Post-camera miracle claims are a dime a dozen; you can choose to believe that they aren’t sufficient evidence but they are there.

Similarly ufo reports are basically the same thing even with improving technology.

Post-camera miracle claims are a dime a dozen; you can choose to believe that they aren’t sufficient evidence but they are there.

I know they are, same people still claim to be abducted from time to time. The issue is that despite having the prove things really well machine in everyone's hands now, God, Aliens, Ghosts, Bigfoot, and every other similar preexisting cryptid esque being have seemed to simultaneously decided to scale how back how blatantly they're willing to expose themselves.

Now it's possible to conjure up some explanation where they want to be widely known about but not widely proven for some reason. Like hell maybe they exist in some metaphysical Tinker Bell like form where they gain power from belief in them that dissolves with knowledge or something, but interesting coincidence so much of the interesting stuff all happens to work in this way.

The Catholic church verifies miracles on a regular basis and provides evidence using modern technology. You may think this evidence is insufficient to prove a miracle(because you need to accept the existence of God), but it hasn't stopped happening.
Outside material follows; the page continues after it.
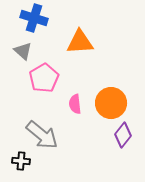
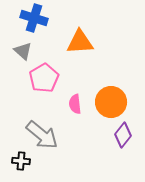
orange circle: moved 1 px up
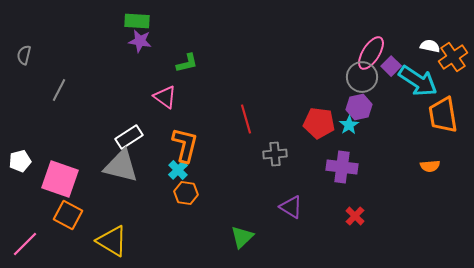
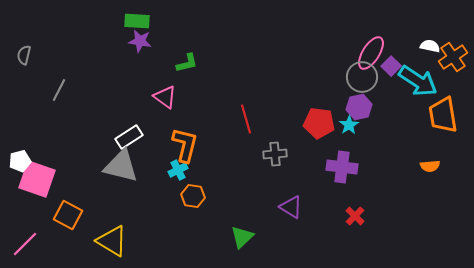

Improving medical technology has not ended miraculous healings. Many holy relics are at least not provable as false.

The same can be said, by the way, for UFOs. Cell phone videos of the sorts of things that UFOs would claim would turn up on cell phone videos are in fact turning up.

Its entirely fair to disagree with the alien theories - I dont have enough confidence in anything anthropic to change my behaviour, much less to put it on a list like that - but I think you make it sound much worse than it is. This is not a typical aliens conspiracy theory, it doesnt turn on "sightings", and not really more "out there" than related work like eg Bostrom on the Fermi paradox.

Life could be so rare that it exists in one of every 1000 universes in a greater multiverse, and it would look the same with "we exist" in all those scenarios.

In line with above... that is one way you can do anthropics. Im not sure "the likelihood of life can get arbitrarily low, because I can always posit greater non-interacting multiverses" is really on so much more solid ground than what youre critising with it. All of anthropics is weird, and we shouldnt point and laugh at one because its weird in a way that reminds us of a popular conspiracy theory.

You're making a logical error. @magicalkittycat isn't saying this as a fact; it's being used to show that "therefore other life is likely" does not necessarily follow from "therefore life can exist". It's a disproof of a simple fallacious argument.